▶ **INPUT MATERIAL**
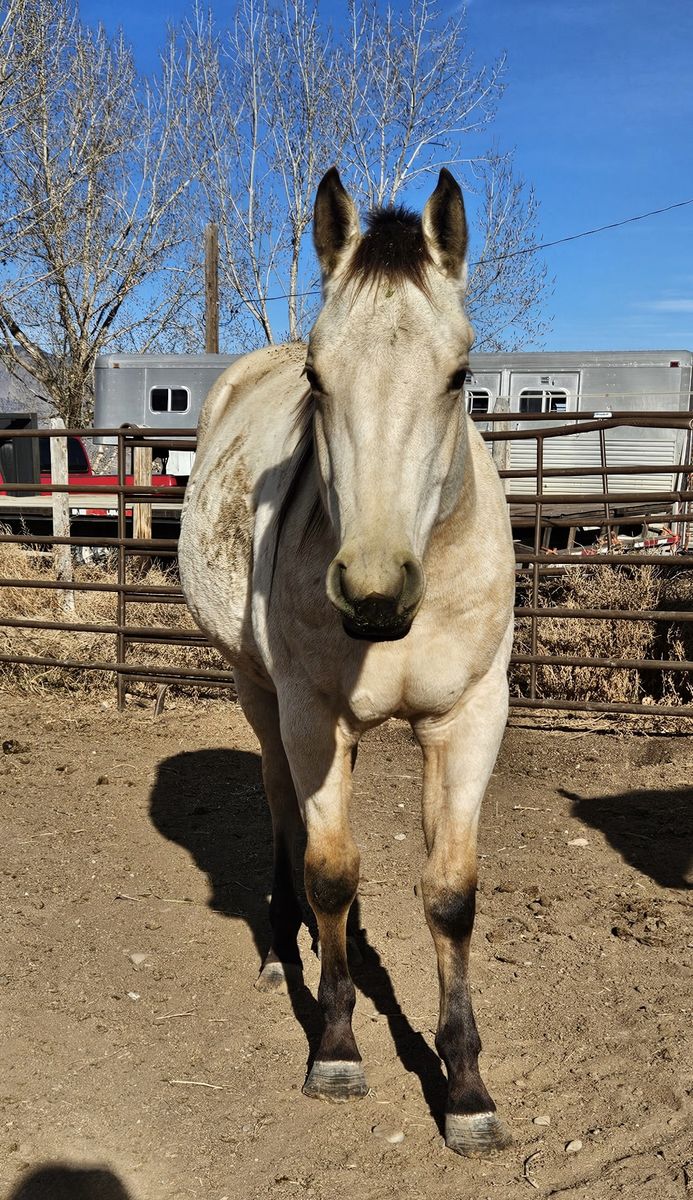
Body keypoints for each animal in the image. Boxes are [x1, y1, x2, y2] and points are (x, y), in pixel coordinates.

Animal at [178, 166, 516, 1157]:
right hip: (260, 695)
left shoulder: (469, 718)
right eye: (317, 379)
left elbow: (449, 895)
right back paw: (278, 945)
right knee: (286, 814)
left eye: (459, 376)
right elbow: (329, 869)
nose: (372, 590)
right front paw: (334, 1047)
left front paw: (465, 1090)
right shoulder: (310, 710)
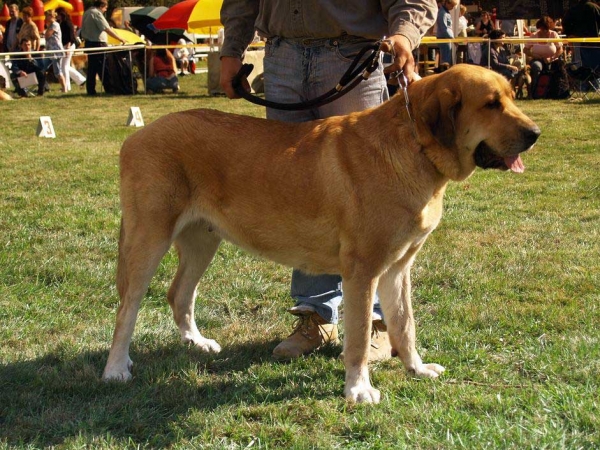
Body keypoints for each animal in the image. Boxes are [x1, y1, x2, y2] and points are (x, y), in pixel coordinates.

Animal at [104, 64, 544, 404]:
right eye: (491, 104)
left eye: (510, 96)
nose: (535, 134)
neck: (415, 145)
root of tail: (135, 137)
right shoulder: (362, 271)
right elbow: (358, 339)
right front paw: (359, 390)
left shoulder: (398, 269)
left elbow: (405, 325)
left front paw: (416, 369)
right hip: (149, 239)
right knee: (128, 308)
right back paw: (116, 368)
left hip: (202, 241)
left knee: (179, 293)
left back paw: (195, 342)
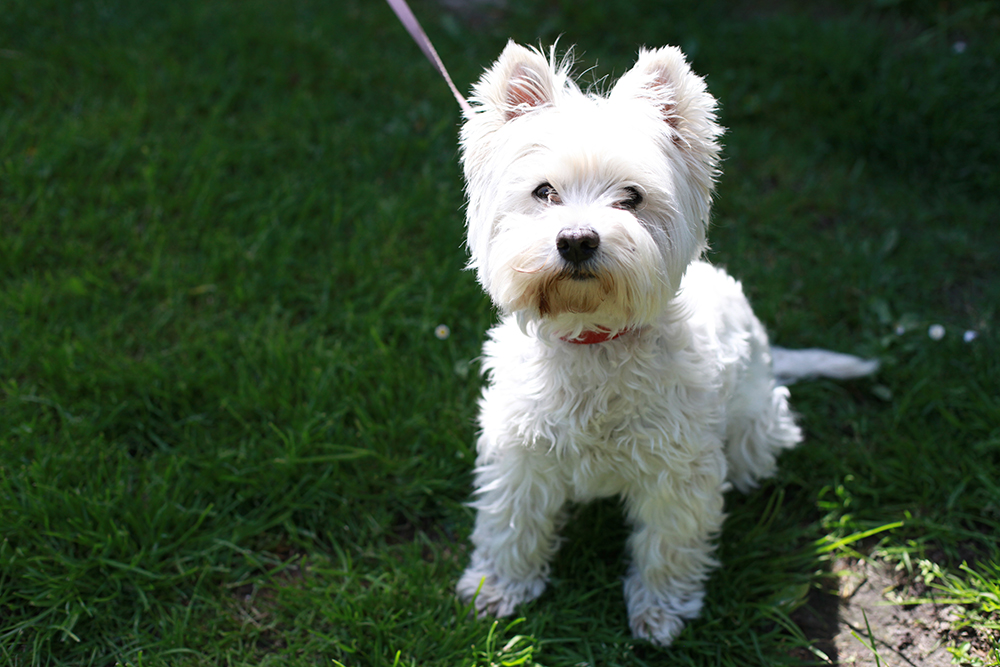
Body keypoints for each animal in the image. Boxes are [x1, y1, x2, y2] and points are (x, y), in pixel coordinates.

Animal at [454, 41, 876, 648]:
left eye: (631, 197)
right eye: (544, 192)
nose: (576, 240)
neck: (595, 340)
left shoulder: (677, 472)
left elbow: (668, 545)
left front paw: (660, 612)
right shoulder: (521, 453)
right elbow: (511, 522)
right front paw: (497, 588)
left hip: (757, 426)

▶ **EXERCISE REQUIREMENTS**
Your answer must be the exact lines from the records above, from the one containing "right front paw: (359, 390)" through the one containing "left elbow: (668, 545)", both included, with every picture left out.

▶ **RESULT OF THIS EXERCISE**
right front paw: (359, 390)
left shoulder: (398, 269)
left elbow: (405, 325)
left front paw: (416, 369)
right hip: (149, 239)
right knee: (128, 308)
right back paw: (116, 368)
left hip: (202, 241)
left knee: (179, 293)
left back paw: (195, 342)
Body keypoints for each animal in the image. Boxes are [x1, y1, x2, y2] and points are (x, y), in pixel coordinates.

Animal at [454, 41, 876, 648]:
left eye: (631, 197)
right eye: (544, 192)
nose: (576, 240)
neck: (595, 340)
left shoulder: (677, 472)
left elbow: (668, 545)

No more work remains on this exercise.